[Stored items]
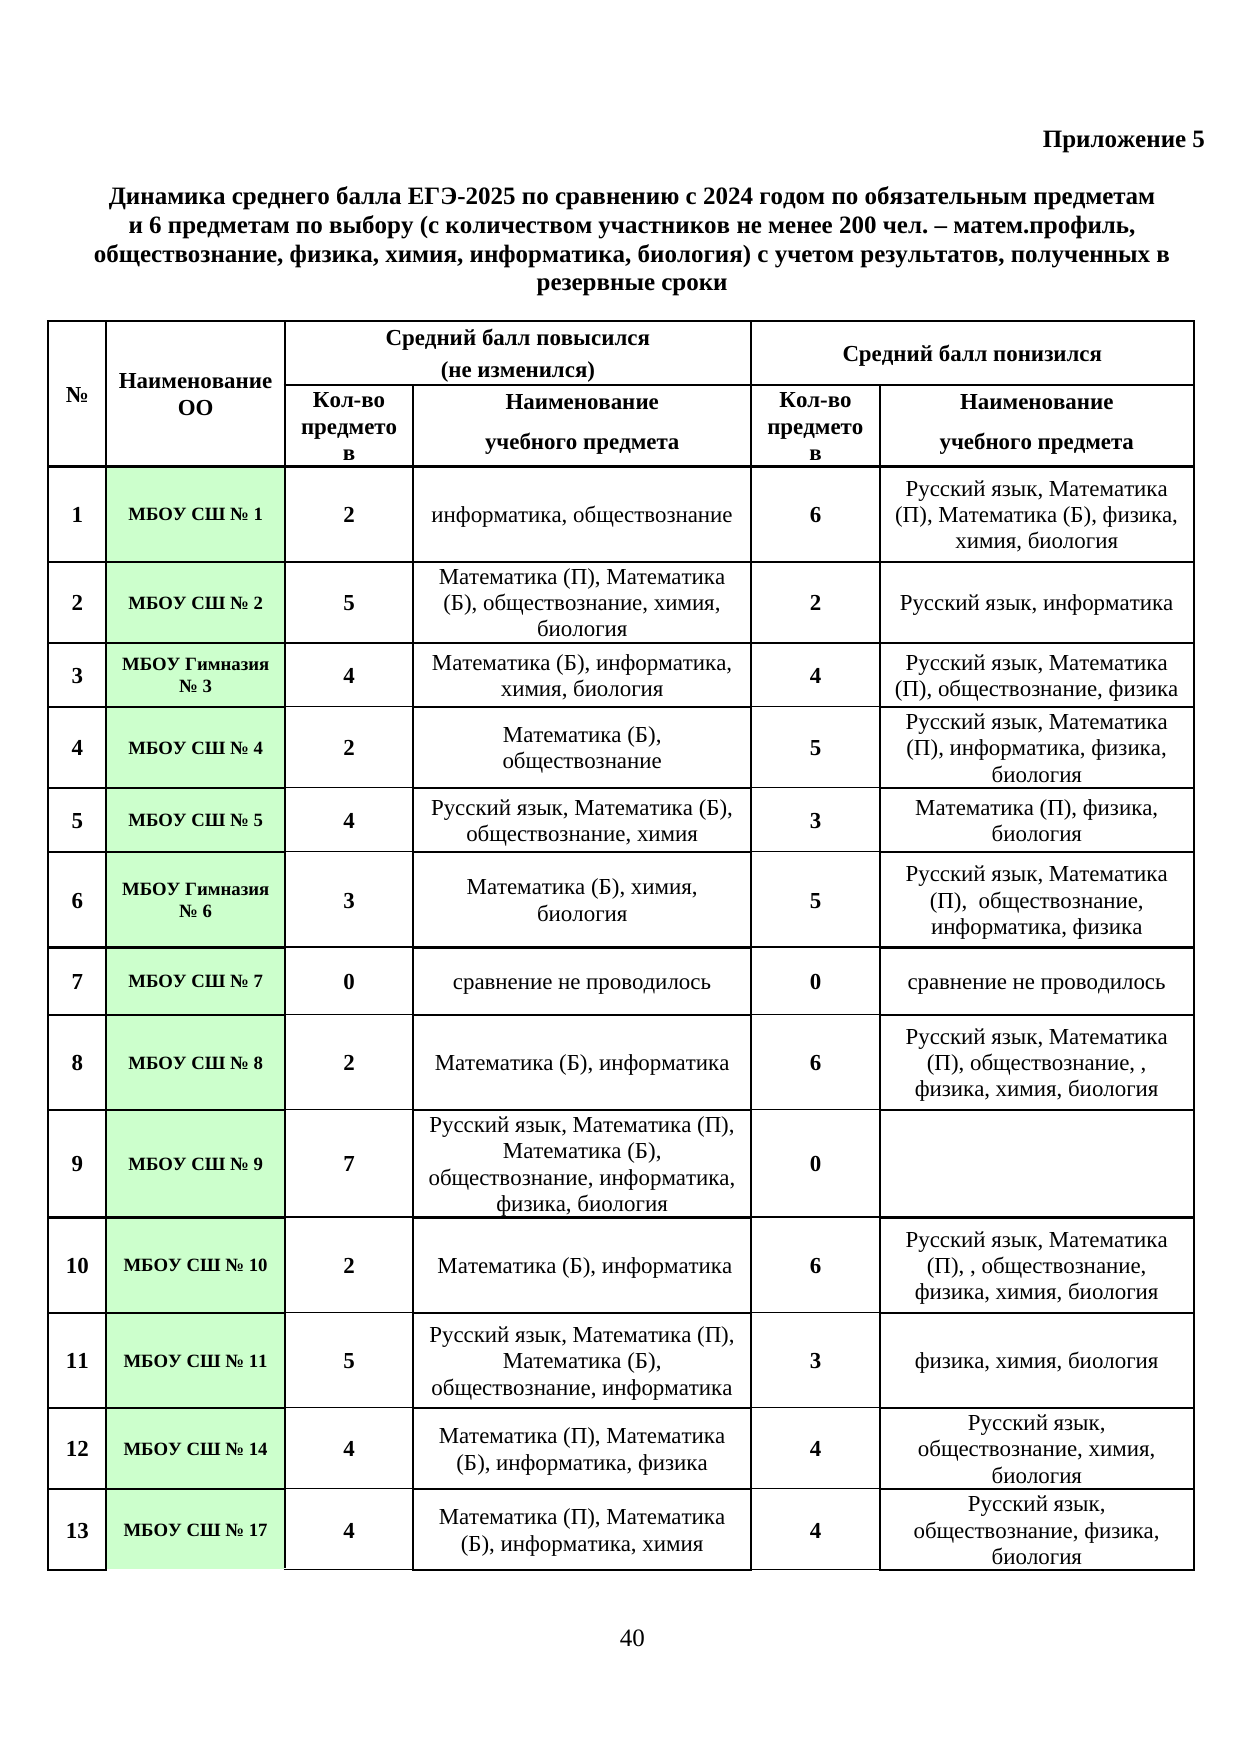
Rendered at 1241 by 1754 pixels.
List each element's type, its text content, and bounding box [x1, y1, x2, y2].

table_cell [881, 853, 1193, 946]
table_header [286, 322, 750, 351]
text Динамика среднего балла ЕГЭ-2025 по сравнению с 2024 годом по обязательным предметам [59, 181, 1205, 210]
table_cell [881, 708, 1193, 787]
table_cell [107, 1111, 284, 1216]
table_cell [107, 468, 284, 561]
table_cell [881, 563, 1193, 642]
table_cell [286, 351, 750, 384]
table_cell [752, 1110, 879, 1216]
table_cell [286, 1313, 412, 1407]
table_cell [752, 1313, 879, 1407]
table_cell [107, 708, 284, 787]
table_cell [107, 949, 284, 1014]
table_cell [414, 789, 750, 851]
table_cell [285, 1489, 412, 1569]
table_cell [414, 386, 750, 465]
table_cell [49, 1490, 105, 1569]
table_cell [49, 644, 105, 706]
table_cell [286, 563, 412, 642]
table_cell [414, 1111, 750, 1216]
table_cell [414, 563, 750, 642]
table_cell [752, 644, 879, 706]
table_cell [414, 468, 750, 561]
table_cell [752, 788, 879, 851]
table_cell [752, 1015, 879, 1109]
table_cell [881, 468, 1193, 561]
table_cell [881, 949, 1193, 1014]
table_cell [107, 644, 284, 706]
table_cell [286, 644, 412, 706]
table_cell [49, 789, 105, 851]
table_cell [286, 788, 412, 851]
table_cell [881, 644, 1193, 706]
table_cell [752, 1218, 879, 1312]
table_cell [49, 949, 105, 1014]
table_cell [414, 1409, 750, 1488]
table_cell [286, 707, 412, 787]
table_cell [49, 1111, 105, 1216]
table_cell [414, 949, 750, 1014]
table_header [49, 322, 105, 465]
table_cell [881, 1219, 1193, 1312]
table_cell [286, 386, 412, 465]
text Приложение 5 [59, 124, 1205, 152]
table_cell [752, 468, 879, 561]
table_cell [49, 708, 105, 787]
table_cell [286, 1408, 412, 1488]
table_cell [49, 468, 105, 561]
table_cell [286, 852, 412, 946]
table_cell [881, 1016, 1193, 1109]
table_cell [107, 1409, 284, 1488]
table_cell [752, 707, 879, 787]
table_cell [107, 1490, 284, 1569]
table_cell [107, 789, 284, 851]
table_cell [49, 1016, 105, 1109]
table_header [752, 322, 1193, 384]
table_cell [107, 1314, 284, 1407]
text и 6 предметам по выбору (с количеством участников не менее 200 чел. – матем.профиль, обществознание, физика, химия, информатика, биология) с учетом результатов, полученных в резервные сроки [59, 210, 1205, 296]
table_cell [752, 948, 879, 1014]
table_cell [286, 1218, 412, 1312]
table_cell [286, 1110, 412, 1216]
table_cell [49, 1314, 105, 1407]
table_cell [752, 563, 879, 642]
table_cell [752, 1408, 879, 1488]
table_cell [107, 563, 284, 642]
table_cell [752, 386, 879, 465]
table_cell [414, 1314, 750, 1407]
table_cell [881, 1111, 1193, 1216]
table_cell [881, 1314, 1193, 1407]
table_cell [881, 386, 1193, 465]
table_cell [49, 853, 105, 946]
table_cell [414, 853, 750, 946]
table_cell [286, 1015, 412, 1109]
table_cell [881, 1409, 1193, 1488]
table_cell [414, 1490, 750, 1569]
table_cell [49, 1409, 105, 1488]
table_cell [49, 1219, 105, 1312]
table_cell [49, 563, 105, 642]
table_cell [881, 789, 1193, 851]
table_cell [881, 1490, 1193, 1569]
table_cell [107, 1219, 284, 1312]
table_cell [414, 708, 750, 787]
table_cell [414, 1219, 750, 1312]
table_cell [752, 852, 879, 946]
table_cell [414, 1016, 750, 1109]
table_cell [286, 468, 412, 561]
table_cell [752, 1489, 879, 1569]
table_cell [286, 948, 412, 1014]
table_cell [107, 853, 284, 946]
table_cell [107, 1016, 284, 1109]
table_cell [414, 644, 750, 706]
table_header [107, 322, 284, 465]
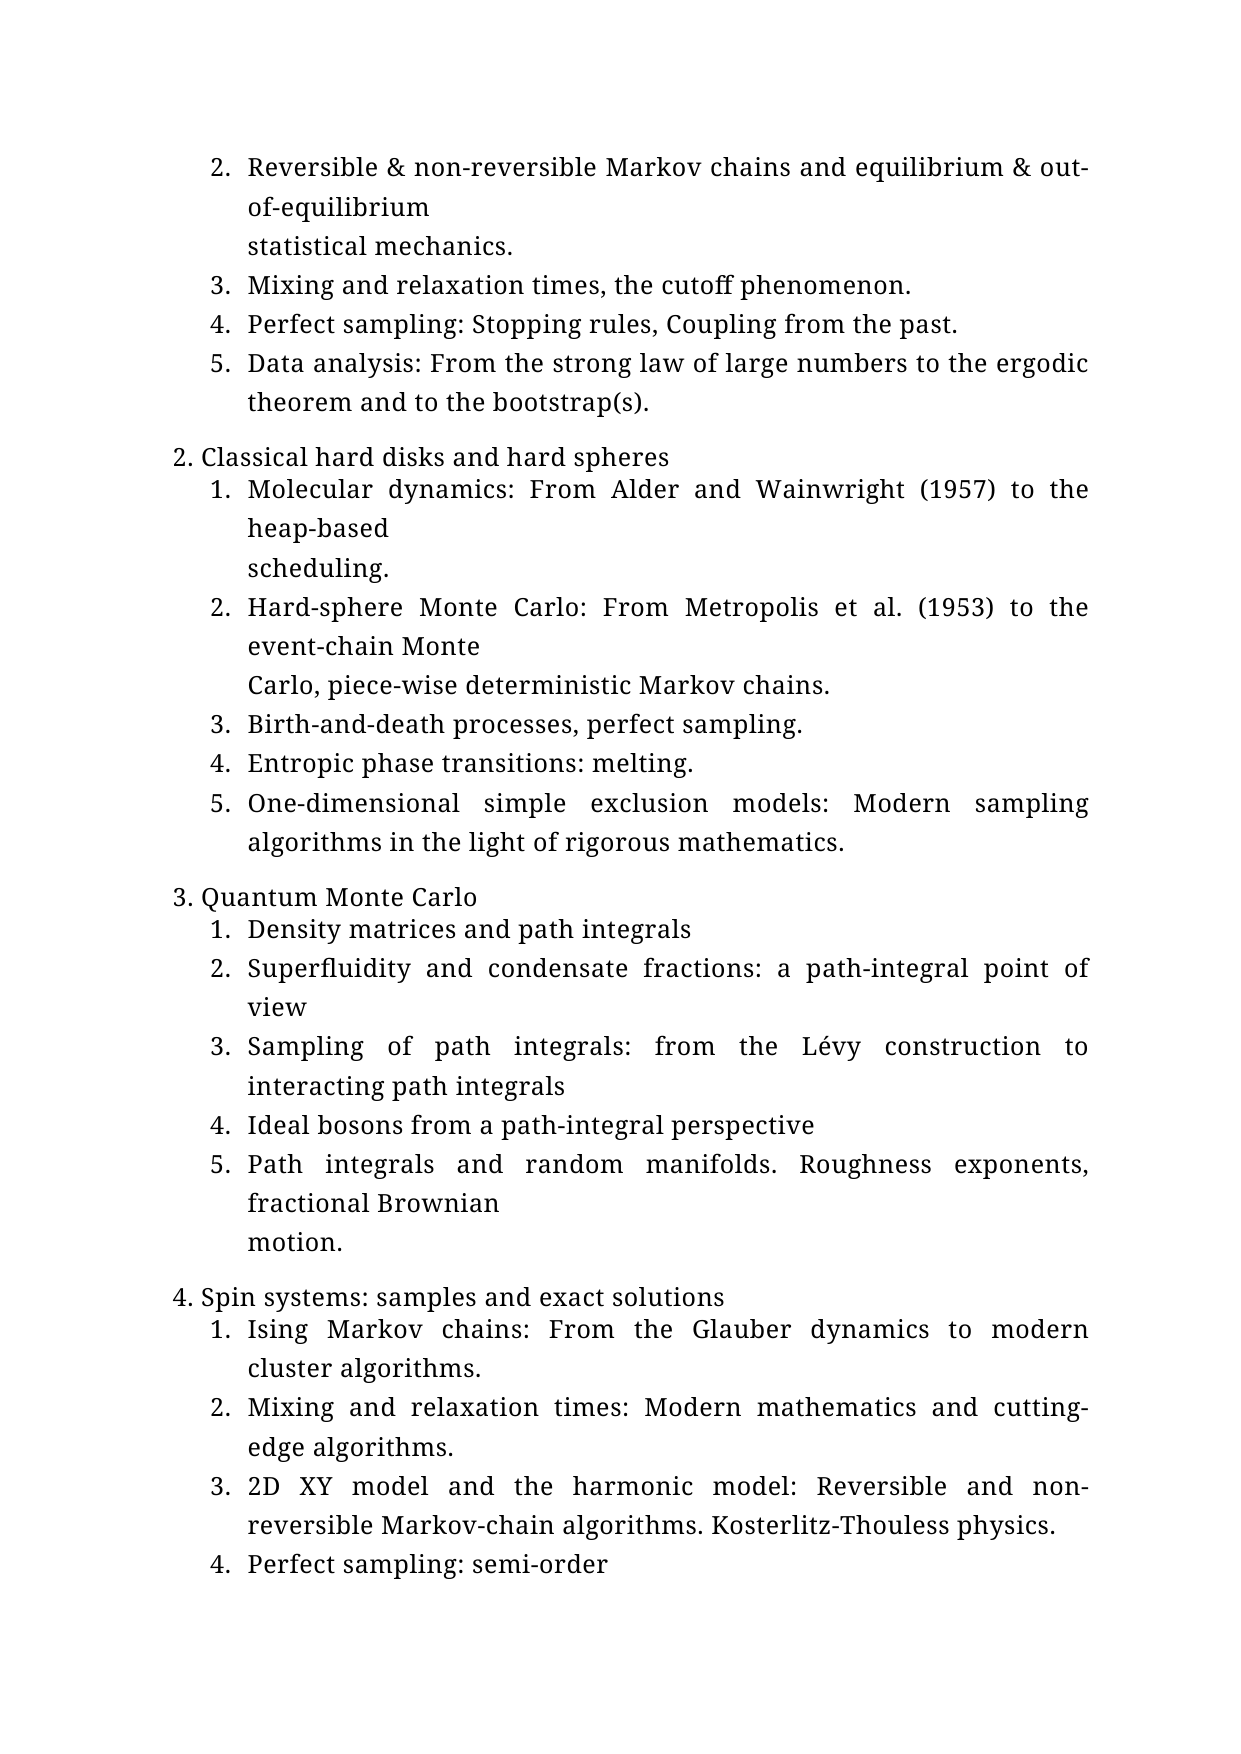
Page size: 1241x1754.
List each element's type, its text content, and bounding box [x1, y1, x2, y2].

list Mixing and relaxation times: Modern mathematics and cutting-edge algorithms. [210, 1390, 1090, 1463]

*What you are asked to do*.
Each line from the one that holds "table_cell [414, 1314, 750, 1407]" through the final line of the data must be retyped exactly; the pictures must not appear.

*Answer to this problem*.
table_cell [414, 1314, 750, 1407]
table_cell [881, 1111, 1193, 1216]
table_cell [881, 1314, 1193, 1407]
table_cell [881, 386, 1193, 465]
table_cell [49, 853, 105, 946]
table_cell [414, 853, 750, 946]
table_cell [286, 1015, 412, 1109]
table_cell [881, 1409, 1193, 1488]
table_cell [414, 1490, 750, 1569]
table_cell [49, 1409, 105, 1488]
table_cell [49, 1219, 105, 1312]
table_cell [49, 563, 105, 642]
table_cell [881, 789, 1193, 851]
table_cell [881, 1490, 1193, 1569]
table_cell [107, 1219, 284, 1312]
table_cell [414, 708, 750, 787]
table_cell [414, 1219, 750, 1312]
table_cell [752, 852, 879, 946]
table_cell [414, 1016, 750, 1109]
table_cell [286, 468, 412, 561]
table_cell [752, 1489, 879, 1569]
table_cell [286, 948, 412, 1014]
table_cell [107, 853, 284, 946]
table_cell [107, 1016, 284, 1109]
table_cell [414, 644, 750, 706]
table_header [107, 322, 284, 465]
Page size: 1241x1754.
List each element's type, its text content, and bounding box [x1, y1, x2, y2].

list Mixing and relaxation times: Modern mathematics and cutting-edge algorithms. [210, 1390, 1090, 1463]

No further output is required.